Hi,
I have a general architecture question concerning combination of Orleans and MicroServices architecture principles.
We are going for the both of them and I am not sure whether they can combined better that we currently do.
In short, our way is the following:
We have some amount of Services (around 20 or so for now). Each of them is an independent Orleans cluster (sometimes those Services share a machine but they don't know about it, their Silos are not connected). In order to communicate between those Services we use our own HTTP listeners that take the calls with REST API and pass it into the Orleans Cluster with Grain Client.
For example Service A and Service B. Service A is deployed on two machines (each one a Silo) and Service B on one machine (one Silo)
Silo 1 Silo 2 Silo 1
A A A A A - - - - - - - > B B
A A A A A B B
The main reason for that architecture is enabling independent deployment of services.
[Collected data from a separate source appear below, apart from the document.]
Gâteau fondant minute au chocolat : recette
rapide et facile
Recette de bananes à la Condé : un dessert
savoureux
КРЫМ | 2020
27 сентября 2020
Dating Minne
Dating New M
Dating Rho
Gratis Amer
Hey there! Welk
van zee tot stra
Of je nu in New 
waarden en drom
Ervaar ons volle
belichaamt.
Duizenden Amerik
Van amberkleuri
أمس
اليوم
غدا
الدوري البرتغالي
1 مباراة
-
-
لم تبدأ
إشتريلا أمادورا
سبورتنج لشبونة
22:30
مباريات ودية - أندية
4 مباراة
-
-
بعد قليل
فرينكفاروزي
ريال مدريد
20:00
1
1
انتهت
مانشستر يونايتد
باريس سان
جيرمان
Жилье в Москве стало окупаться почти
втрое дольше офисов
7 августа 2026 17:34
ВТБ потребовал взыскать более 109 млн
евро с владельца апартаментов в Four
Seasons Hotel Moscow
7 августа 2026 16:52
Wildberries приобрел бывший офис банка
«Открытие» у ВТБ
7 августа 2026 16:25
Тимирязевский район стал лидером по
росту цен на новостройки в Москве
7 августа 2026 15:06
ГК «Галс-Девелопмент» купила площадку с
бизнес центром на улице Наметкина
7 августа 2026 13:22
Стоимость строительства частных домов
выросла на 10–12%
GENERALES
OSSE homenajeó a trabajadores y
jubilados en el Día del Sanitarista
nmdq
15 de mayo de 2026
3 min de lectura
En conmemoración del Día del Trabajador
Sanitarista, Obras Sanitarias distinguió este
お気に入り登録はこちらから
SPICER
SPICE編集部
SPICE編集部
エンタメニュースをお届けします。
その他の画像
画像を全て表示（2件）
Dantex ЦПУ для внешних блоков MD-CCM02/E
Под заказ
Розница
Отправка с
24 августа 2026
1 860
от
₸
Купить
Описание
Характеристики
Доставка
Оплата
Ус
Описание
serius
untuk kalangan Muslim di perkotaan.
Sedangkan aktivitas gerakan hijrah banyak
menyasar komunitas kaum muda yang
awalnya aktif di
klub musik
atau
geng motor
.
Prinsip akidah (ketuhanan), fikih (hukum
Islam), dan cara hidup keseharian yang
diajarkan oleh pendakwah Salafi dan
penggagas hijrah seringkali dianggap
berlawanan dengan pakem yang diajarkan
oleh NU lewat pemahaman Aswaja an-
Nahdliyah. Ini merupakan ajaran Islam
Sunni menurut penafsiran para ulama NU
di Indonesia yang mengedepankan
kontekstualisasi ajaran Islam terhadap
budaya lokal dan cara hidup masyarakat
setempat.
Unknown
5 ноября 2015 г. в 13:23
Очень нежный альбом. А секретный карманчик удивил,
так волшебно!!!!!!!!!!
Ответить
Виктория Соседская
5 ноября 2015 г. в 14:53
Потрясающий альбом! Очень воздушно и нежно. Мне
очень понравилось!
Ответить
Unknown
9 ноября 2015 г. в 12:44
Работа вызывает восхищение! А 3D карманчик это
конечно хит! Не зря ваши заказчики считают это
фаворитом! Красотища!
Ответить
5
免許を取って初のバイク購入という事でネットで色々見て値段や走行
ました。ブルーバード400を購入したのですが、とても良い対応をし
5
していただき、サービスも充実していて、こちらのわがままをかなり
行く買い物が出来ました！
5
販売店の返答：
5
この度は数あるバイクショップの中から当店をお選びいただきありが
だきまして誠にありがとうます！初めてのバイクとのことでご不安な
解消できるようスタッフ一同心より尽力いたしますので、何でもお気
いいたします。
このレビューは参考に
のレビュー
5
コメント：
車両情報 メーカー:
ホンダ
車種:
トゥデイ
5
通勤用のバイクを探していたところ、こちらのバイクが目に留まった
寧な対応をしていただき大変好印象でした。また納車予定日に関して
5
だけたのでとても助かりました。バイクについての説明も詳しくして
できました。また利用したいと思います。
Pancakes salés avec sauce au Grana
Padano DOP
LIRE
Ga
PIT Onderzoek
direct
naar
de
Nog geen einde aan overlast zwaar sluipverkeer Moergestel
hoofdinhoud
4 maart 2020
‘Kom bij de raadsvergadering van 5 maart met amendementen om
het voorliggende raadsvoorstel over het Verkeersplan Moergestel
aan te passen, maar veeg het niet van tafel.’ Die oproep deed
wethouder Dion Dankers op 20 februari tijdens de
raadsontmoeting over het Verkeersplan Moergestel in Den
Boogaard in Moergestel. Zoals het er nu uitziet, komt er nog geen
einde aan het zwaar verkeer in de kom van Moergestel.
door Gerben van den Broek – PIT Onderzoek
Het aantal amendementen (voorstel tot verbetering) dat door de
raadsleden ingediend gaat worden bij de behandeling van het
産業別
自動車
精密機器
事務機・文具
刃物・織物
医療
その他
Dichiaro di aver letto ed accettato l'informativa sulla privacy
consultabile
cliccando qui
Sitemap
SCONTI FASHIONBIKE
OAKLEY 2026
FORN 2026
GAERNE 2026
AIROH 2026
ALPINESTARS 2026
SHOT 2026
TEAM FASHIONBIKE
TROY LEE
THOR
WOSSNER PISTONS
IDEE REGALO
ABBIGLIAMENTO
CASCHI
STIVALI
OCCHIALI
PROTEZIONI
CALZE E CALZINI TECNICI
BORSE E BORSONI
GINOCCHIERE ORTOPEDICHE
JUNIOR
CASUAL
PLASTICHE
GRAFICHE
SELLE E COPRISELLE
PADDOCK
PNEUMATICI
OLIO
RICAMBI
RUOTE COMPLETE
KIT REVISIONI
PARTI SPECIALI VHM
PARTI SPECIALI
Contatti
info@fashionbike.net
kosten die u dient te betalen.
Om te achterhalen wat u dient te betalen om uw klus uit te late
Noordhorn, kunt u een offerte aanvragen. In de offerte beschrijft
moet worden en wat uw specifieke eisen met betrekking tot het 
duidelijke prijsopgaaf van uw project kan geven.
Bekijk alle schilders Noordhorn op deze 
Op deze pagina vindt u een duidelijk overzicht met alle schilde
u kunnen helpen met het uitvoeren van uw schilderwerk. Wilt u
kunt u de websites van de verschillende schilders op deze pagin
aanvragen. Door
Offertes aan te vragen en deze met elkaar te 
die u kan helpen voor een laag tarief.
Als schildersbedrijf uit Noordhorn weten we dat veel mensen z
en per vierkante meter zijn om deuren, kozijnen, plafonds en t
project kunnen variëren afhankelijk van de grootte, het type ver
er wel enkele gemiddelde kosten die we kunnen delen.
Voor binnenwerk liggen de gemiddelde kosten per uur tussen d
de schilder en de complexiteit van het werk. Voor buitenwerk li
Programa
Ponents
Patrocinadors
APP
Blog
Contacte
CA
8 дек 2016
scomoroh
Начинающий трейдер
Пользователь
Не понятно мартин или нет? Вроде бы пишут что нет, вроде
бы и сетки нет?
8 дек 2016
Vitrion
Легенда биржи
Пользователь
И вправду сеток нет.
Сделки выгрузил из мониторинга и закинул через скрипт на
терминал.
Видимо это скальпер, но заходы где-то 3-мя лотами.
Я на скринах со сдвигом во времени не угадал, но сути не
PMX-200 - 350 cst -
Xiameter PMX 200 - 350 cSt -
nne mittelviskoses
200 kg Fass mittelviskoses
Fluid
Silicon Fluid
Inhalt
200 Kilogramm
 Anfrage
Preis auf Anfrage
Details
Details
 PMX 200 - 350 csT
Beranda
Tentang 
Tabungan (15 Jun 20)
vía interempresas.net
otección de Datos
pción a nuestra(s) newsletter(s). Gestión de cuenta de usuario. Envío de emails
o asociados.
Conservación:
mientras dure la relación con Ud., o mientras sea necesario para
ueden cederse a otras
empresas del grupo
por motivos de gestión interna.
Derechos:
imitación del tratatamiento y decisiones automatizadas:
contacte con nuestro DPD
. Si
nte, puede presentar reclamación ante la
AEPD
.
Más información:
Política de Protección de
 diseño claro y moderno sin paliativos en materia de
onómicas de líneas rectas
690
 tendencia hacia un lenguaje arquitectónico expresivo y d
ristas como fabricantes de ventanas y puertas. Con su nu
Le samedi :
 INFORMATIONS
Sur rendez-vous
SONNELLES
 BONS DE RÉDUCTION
That is if I want to upgrade the version of Service B, I can do that without even touching machines Service A runs on.
Silo 1 Silo 2 Silo 1 Version X
B B
B B
Silo 1 Version X + 1
A A A A A - - - - - - - > B1 B1
A A A A A B1 B1
Still, I have a feeling that we might be missing something and that Orleans should give some micro services integration on a better level, without ours HTTP listeners transferring calls from service to service (from cluster to cluster).
Is there a way to embed micro services into a single cluster and allow its independent version upgrade without shutting down the cluster, perhaps?
@sxam This is as good as one can get today. For example, that's how Halo services are organized.
@richorama experimented with hosting REST APIs within silos via a bootstrap provider "hack" - https://github.com/OrleansContrib/OrleansHttp.
We have plans to add support for versioning and in-place upgrades with partial compatibilities between versions, which should help with upgrades, but I expect the question of service isolation and deployment will still be there - the tradeoff between isolation and efficiency/simplicity.
@sergeybykov Would the changes discussed in #467 assist with this in the future? Allowing for cross-cluster calls to use the normal GrainClient rather than having to go over HTTP?
A REST API would probably also have it's advantages for exposing microservices outside of cross-cluster calls I imagine too, but just wondering if the non-static GrainClient would also fit into this scenario.
@geofflamrock Non-static GrainClient could potentially fit into this picture, although we primarily considered it from the "a frontend talking to multiple clusters" perspective, not from the grain-to-grain calls between clusters one.
@sxam we're building microservices with Orleans and using the same concept. Microservices interact via HTTP, and Orleans is basically an implementation detail of a microservice. Microservices are there for isolation on development and deployment level - so for us it doesn't make sense to host them in a single Orleans cluster. If you're going for microservices I presume you want to achieve the same goals (scaling the organization). If all you need is application level scaling, then maybe a single cluster and modeling with Actors instead of microservices is a better path.
We are in a very similar situation as described by sxam.
Are there any plans to make the GrainClient non-static?